Exercise directions: According to the methods text, how long were the Mks left in the coated plates to adhere and form proplatelets?

Extract to read:
★ ★ ★

2.16. Proplatelet formation assay
For primary cultured Mks, cells were harvested on day 8 for PPF assay. 24-well plate was coated with 100 μg/mL fibrinogen overnight at 4°C and then blocked with 1% bovine serum albumin for 1 hour at 37°C. Mks were incubated in coated plates to adhere and form proplatelets for 5 hours at 37°C. For cell lines, MEG-01/sh-NC and MEG-01/sh-MXRA7 cells (2 × 105 cells/well) were seeded into 6-well plate and incubated for 72 hours in the presence of 10 ng/mL rhTPO. Proplatelet-forming Mks were captured and counted using light microscopy.
2.17. Reverse transcription-quantitative real-time PCR
The total RNA was extracted from BM cells, PBMCs, or MEG-01 cells with RNAiso plus reagent (9109, TaKaRa, Dalian, China), and reverse-transcribed into cDNA with Reverse Transcriptase M-MLV reagent (2641, TaKaRa) according to manufacturer’s instructions. Quantitative real-time PCR (qPCR) was performed using SYBR Premix Ex Taq reagent (rr420, TaKaRa) and carried out on a QuantStudio 3 Real-Time PCR System (Applied Biosystems, Foster, California). The primers used in the study were synthesized by Genewiz Company (Suzhou, China) and listed in Supplemental Table S1, http://links.lww.com/BS/A66. The β-actin gene was used as an internal control and the data were analyzed using 2−ΔΔCt method.
2.18. Western blot analysis
Total proteins were extracted from cells with the strong Radio-Immunoprecipitation Assay (RIPA) lysate kit (P0013B, Beyotime), and the concentration of protein samples was determined by BCA method. Proteins were denatured, separated by SDS-PAGE gel and transferred to polyvinylidene difluoride membranes. The membranes were blocked with 5% non-fat powdered milk or 3% BSA in TBST for 2 hours at room temperature and incubated with primary antibodies overnight at 4°C. The primary antibodies used in the study were against MXRA7 (HPA044819, Sigma, St. Louis, MO), AKT (4685), p-AKT (4060), ERK (4695), p-ERK (4370) (all from Cell Signaling Technology, Danvers, Massachusetts), β-Tubulin (HC101, TransGen Biotech, Beijing, China) and GAPDH (KM9002, SUNGENE, Tianjin, China). Following three times washes with TBST, the membranes were incubated with HRP-conjugated goat anti-rabbit IgG (7074) or goat anti-mouse IgG (7076) antibody (Cell Signaling Technology) at room temperature for 1.5 hours. After washing off the unbound antibody with TBST for three times, the protein bands were detected by an enhanced chemiluminescence (ECL) kit (P0018M, Beyotime) using a CLiNX Science Instrument (Shanghai, China). The intensity of the target protein bands was calculated using Image J software.

★ ★ ★

Data for review:
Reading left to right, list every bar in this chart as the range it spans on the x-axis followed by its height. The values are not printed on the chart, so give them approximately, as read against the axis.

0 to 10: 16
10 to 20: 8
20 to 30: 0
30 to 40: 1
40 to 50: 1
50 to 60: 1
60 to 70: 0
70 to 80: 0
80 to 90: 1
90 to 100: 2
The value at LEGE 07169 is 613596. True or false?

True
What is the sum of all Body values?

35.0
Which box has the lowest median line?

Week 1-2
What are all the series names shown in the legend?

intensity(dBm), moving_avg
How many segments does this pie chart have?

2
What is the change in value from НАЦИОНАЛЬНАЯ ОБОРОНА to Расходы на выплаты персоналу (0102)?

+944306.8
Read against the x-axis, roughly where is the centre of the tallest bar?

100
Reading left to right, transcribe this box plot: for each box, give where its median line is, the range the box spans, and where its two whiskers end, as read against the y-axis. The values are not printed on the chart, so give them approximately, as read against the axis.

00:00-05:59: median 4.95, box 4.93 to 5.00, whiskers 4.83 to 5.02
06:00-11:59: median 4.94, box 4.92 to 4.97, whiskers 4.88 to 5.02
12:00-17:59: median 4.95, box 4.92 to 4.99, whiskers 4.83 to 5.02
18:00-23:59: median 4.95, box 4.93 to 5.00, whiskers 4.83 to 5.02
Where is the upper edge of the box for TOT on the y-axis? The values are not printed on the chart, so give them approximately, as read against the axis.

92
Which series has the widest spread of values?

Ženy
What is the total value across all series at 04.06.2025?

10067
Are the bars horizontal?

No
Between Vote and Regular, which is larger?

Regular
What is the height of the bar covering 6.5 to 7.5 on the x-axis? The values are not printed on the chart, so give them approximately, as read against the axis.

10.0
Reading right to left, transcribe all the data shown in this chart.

★ ★ ★

Solution: 5 hours at 37°C.